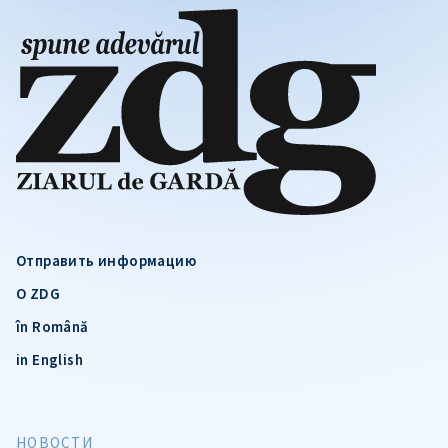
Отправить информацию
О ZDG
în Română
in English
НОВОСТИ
* * *
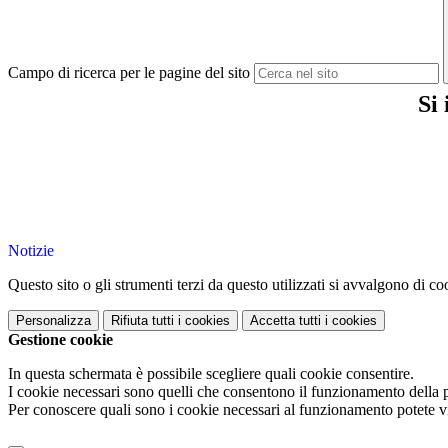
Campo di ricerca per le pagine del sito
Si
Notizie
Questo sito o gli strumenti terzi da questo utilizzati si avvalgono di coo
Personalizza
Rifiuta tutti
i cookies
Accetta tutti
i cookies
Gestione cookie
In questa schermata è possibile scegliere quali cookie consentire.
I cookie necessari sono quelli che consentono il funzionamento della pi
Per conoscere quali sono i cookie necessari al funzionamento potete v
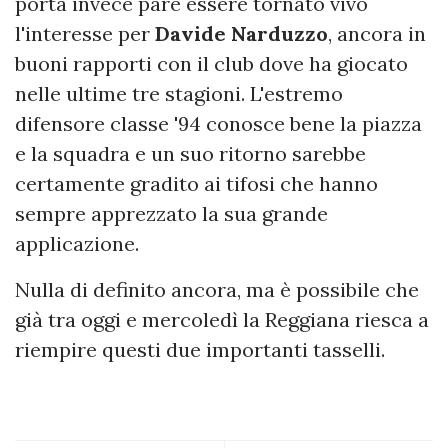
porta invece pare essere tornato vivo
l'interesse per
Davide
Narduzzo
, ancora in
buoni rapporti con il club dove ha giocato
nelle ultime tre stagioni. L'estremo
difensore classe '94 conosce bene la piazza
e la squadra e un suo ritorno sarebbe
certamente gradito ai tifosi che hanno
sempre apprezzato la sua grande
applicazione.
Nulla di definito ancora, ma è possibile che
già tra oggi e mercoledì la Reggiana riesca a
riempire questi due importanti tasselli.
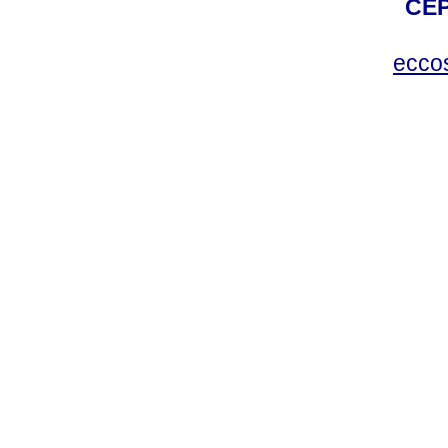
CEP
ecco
* * *
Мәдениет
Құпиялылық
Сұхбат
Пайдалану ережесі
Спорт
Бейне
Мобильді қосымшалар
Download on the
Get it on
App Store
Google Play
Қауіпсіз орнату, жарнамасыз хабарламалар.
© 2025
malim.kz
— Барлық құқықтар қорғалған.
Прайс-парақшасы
* * *
#### WHAT THE EXERCISE ASKS:
Filter the records down to the lines that contain the string "sono", and copy those lines.

#### FINISHED TASK:
I cookie necessari sono quelli che consentono il funzionamento della pi
Per conoscere quali sono i cookie necessari al funzionamento potete v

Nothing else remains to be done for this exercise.